La construction des laboratoires P3 a exigé une rigueur extrême : étanchéité parfaite, fondations sans vibration, précision au millimètre près – des standards proches de ceux de l’industrie spatiale. Grâce à une collaboration étroite entre ingénieurs chinois et spécialistes africains, ce défi technologique a été relevé avec brio.
Le 26 novembre 2021, la structure principale a été mise hors d’eau avec huit jours d’avance. Lors de la cérémonie marquant cette étape, Amira Elfadil, commissaire aux affaires sociales de l’UA, a salué « l’aide désintéressée » de la Chine, ainsi que la qualité et la rapidité de l’ouvrage.
Au-delà des fondations et des murs, c’est un véritable héritage de compétences qui a été transmis : plus de 1 000 emplois locaux créés, des formations en génie civil dispensées, des écoles soutenues – comme l’École primaire Kotebe.
L’écran géant du CDC Afrique affichedes alertes en temps réel.
Un vaste réseau de guérison
Le continent africain continue de porter une charge disproportionnée de maladies évitables. Selon la Banque africaine de développement, bien qu’il n’abrite que 15 % de la population mondiale, il représente près de 50 % des décès dus aux maladies transmissibles. L’Organisation mondiale de la santé estime que 94 % des cas mondiaux de paludisme surviennent en Afrique, tandis que les résurgences d’Ebola ou de choléra soulignent l’urgence d’une réponse coordonnée et rapide.

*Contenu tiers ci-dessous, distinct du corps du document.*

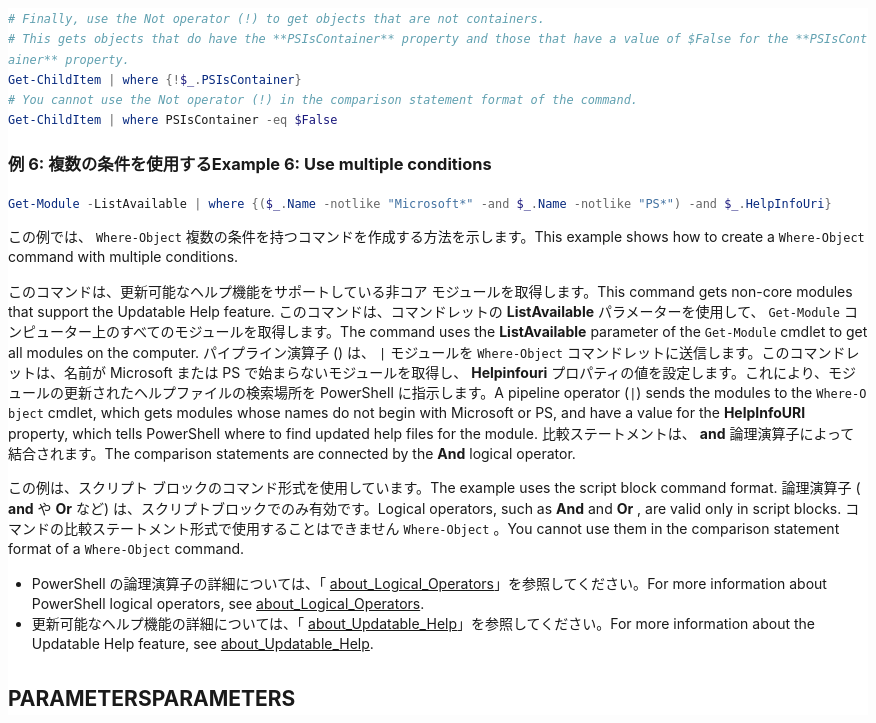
 ```powershell
# Finally, use the Not operator (!) to get objects that are not containers.
# This gets objects that do have the **PSIsContainer** property and those that have a value of $False for the **PSIsContainer** property.
Get-ChildItem | where {!$_.PSIsContainer}
# You cannot use the Not operator (!) in the comparison statement format of the command.
Get-ChildItem | where PSIsContainer -eq $False
```

### <span data-ttu-id="a6b68-183">例 6: 複数の条件を使用する</span><span class="sxs-lookup"><span data-stu-id="a6b68-183">Example 6: Use multiple conditions</span></span>

```powershell
Get-Module -ListAvailable | where {($_.Name -notlike "Microsoft*" -and $_.Name -notlike "PS*") -and $_.HelpInfoUri}
```

<span data-ttu-id="a6b68-184">この例では、 `Where-Object` 複数の条件を持つコマンドを作成する方法を示します。</span><span class="sxs-lookup"><span data-stu-id="a6b68-184">This example shows how to create a `Where-Object` command with multiple conditions.</span></span>

<span data-ttu-id="a6b68-185">このコマンドは、更新可能なヘルプ機能をサポートしている非コア モジュールを取得します。</span><span class="sxs-lookup"><span data-stu-id="a6b68-185">This command gets non-core modules that support the Updatable Help feature.</span></span> <span data-ttu-id="a6b68-186">このコマンドは、コマンドレットの **ListAvailable** パラメーターを使用して、 `Get-Module` コンピューター上のすべてのモジュールを取得します。</span><span class="sxs-lookup"><span data-stu-id="a6b68-186">The command uses the **ListAvailable** parameter of the `Get-Module` cmdlet to get all modules on the computer.</span></span> <span data-ttu-id="a6b68-187">パイプライン演算子 () は、 `|` モジュールを `Where-Object` コマンドレットに送信します。このコマンドレットは、名前が Microsoft または PS で始まらないモジュールを取得し、 **Helpinfouri** プロパティの値を設定します。これにより、モジュールの更新されたヘルプファイルの検索場所を PowerShell に指示します。</span><span class="sxs-lookup"><span data-stu-id="a6b68-187">A pipeline operator (`|`) sends the modules to the `Where-Object` cmdlet, which gets modules whose names do not begin with Microsoft or PS, and have a value for the **HelpInfoURI** property, which tells PowerShell where to find updated help files for the module.</span></span> <span data-ttu-id="a6b68-188">比較ステートメントは、 **and** 論理演算子によって結合されます。</span><span class="sxs-lookup"><span data-stu-id="a6b68-188">The comparison statements are connected by the **And** logical operator.</span></span>

<span data-ttu-id="a6b68-189">この例は、スクリプト ブロックのコマンド形式を使用しています。</span><span class="sxs-lookup"><span data-stu-id="a6b68-189">The example uses the script block command format.</span></span> <span data-ttu-id="a6b68-190">論理演算子 ( **and** や **Or** など) は、スクリプトブロックでのみ有効です。</span><span class="sxs-lookup"><span data-stu-id="a6b68-190">Logical operators, such as **And** and **Or** , are valid only in script blocks.</span></span> <span data-ttu-id="a6b68-191">コマンドの比較ステートメント形式で使用することはできません `Where-Object` 。</span><span class="sxs-lookup"><span data-stu-id="a6b68-191">You cannot use them in the comparison statement format of a `Where-Object` command.</span></span>

- <span data-ttu-id="a6b68-192">PowerShell の論理演算子の詳細については、「 [about_Logical_Operators](./About/about_logical_operators.md)」を参照してください。</span><span class="sxs-lookup"><span data-stu-id="a6b68-192">For more information about PowerShell logical operators, see [about_Logical_Operators](./About/about_logical_operators.md).</span></span>
- <span data-ttu-id="a6b68-193">更新可能なヘルプ機能の詳細については、「 [about_Updatable_Help](./About/about_Updatable_Help.md)」を参照してください。</span><span class="sxs-lookup"><span data-stu-id="a6b68-193">For more information about the Updatable Help feature, see [about_Updatable_Help](./About/about_Updatable_Help.md).</span></span>

## <span data-ttu-id="a6b68-194">PARAMETERS</span><span class="sxs-lookup"><span data-stu-id="a6b68-194">PARAMETERS</span></span>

C’est précisément ce que permet le CDC Afrique. Avec ses laboratoires de dernière génération, ses espaces de formation, ses centres de données et ses salles de conférence, il constitue un levier stratégique. Son COU a réduit les délais de réaction, les faisant passer de plusieurs semaines à quelques heures. Mais l’action du centre va au-delà des urgences : il renforce les systèmes de surveillance, promeut la recherche scientifique et soutient le développement de traitements adaptés aux menaces actuelles et futures.
Jean Kaseya, directeur général du CDC Afrique, estime que ce nouveau siège renforcera considérablement les capacités du centre en santé publique, jusqu’à en faire une référence mondiale en matière de prévention et de contrôle des épidémies.
Ce projet illustre aussi un tournant dans la coopération Sud-Sud. Depuis 1963, la Chine a envoyé plus de 25 000 professionnels de santé dans 48 pays africains, pris en charge plus de 230 millions de patients et formé plus de 80 000 travailleurs locaux. Le CDC Afrique en est l’illustration la plus ambitieuse à ce jour.
Dans la lumière bleutée des écrans et le murmure des machines de laboratoire, le Dr Tamene ne voit pas que des données : il y lit l’espérance. Celle que les médecins africains n’aient plus à attendre les résultats de laboratoires étrangers. Celle que les épidémies transfrontalières puissent être étouffées dans l’œuf. Celle, enfin, que l’Afrique, longtemps en bout de chaîne des interventions sanitaires, puisse demain en devenir la force motrice.